*Texte de la page*
* * * * * * * * *

EMIL CIORAN (1911 - 1995) PHILOSOPHE

 

J'ignore totalement pourquoi il faut faire quelque chose ici-bas, pourquoi il nous faut avoir des aspirations, des espoirs et des rêves.

 

Le fait que j'existe prouve que le monde n'a pas de sens.

 

Pour être sincère, je devrais avouer que je me fiche pas mal de la relativité de notre savoir, car ce monde ne mérite pas d'être connu.

 

Seul un médiocre souhaitera, pour mourir, atteindre le stade de la vieillesse. Souffrez donc, enivrez-vous, buvez la coupe du plaisir jusqu'à la lie, pleurez ou riez, poussez des cris de joie ou de désespoir- il n'en restera rien de toute manière. Toute la morale n'a d'autre but que de transformer cette vie en une somme d'occasions perdues.

 

Puisque le renoncement et la solitude ne peuvent me valoir l'éternité, puisque je suis destiné à mourir comme tous les autres, pourquoi mépriserais-je qui que ce soit, pourquoi brandirais-je ma propre voie comme la seule véritable?

 

Qui ne pactise pas avec le diable n'a aucune raison de vivre, car le diable exprime symboliquement la vie mieux que Dieu lui-même.

 

Oeuvrer de toutes ses forces pour le seul amour du travail, tirer de la joie d'un effort qui ne mène qu'à de accomplissements sans valeur, estimer qu'on ne peut se réaliser autrement que par le labeur incessant- voilà une chose révoltante et incompréhensible.

 

Personne ne fait de la psychologie par amour: mais plutôt par une envie sadique d'exhiber la nullité de l'autre, en prenant connaissance de son fond intime, en le dépouillant de son auréole de mystère.

* * * * * * * * *

*Données disponibles*

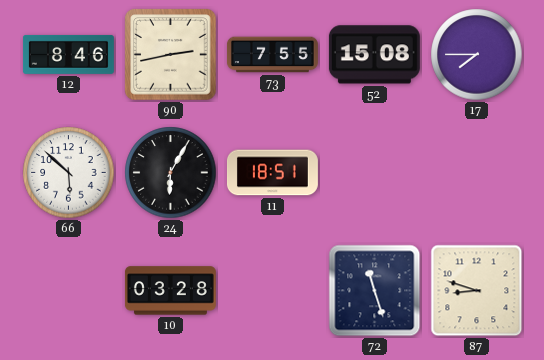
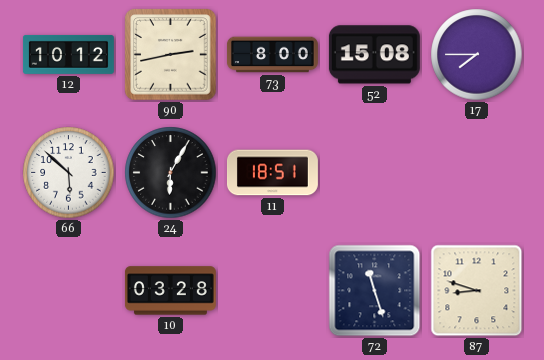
12: 8:46 -> 10:12
73: 7:55 -> 8:00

* * * * * * * * *

*À compléter*
1. Dans les citations d'Emil Cioran, quel est le seul but attribué à toute la morale ?
2. Prolongez les citations d'Emil Cioran en écrivant la suite après leur dernière phrase.
Le matériel n'a aucun rapport avec les citations d'Emil Cioran.

*Réponses par consigne*
1. Transformer cette vie en une somme d'occasions perdues.

2.
Il me suffit d'entendre quelqu'un parler sincèrement d'idéal, d'avenir, de philosophie, de l'entendre dire "nous" avec une inflexion d'assurance, d'invoquer les "autres", et s'en estimer l'interprète,- pour que je le considère mon ennemi.

 

Après chaque conversation, dont le raffinement indique à lui seul le niveau d'une civilisation, pourquoi est-il impossible de ne pas regretter le Sahara et de ne pas envier les plantes ou les monologues infinis de la zoologie?

 

Comme il est malaisé d'approuver les raisons qu'invoquent les êtres, toutes les fois qu'on se sépare de chacun d'eux, la question qui vient à l'esprit est invariablement la même: comment se fait-il qu'il ne se tue pas?

 

Tous les êtres sont malheureux; mais combien le savent?

 

Pouvoir disposer absolument de soi-même et s'y refuser, est-il don plus mystérieux? La consolation par le suicide possible élargit en espace infini cette demeure où nous étouffons.

 

Nous ne sommes nous-même que par la somme de nos échecs.

 

Par quelle supercherie deux yeux nous détournent-ils de notre solitude? Est-il faillite plus humiliante pour l'esprit?

 

Antiphilosophe, j'abhorre toute idée indifférente: je ne suis pas toujours triste, donc je ne pense pas toujours. Quand je regarde les idées, elles me paraissent plus inutiles encore que les choses; aussi n'ai-je aimé que les élucubrations des grands malades, les ruminations de l'insomnie, les éclairs d'une frayeur incurable et les doutes traversés de soupirs

 

Nous méprisons à juste titre ceux qui n'ont pas mis à profit leurs défauts, qui n'ont pas exploité leurs carences, et ne se sont pas enrichis de leurs pertes, comme nous méprisons tout homme qui ne souffre pas d'être homme ou simplement d'être. Ainsi l'on ne saurait infliger offense plus grave que d'appeler quelqu'un "heureux", ni le flatter davantage qu'en lui attribuant un "fond de tristesse"... C'est que la gaieté n'est liée à aucun acte important et, qu'en dehors des fous, personne ne rit quand il est seul.

 

L'idée du néant n'est pas le propre de l'humanité laborieuse: ceux qui besognent n'ont ni le temps ni l'envie de peser leur poussière; ils se résignent aux duretés ou aux niaiseries du sort; ils espèrent: l'espoir est une vertu d'esclaves.

 

Toute amertume cache une vengeance et se traduit en un système: le pessimisme,- cette cruauté des vaincus qui ne sauraient pardonner à la vie d'avoir trompé leur attente.

 

J'appelle simple d'esprit tout homme qui parle de la Vérité avec conviction: c'est qu'il a des majuscules en réserve et s'en sert naïvement, sans fraude ni mépris.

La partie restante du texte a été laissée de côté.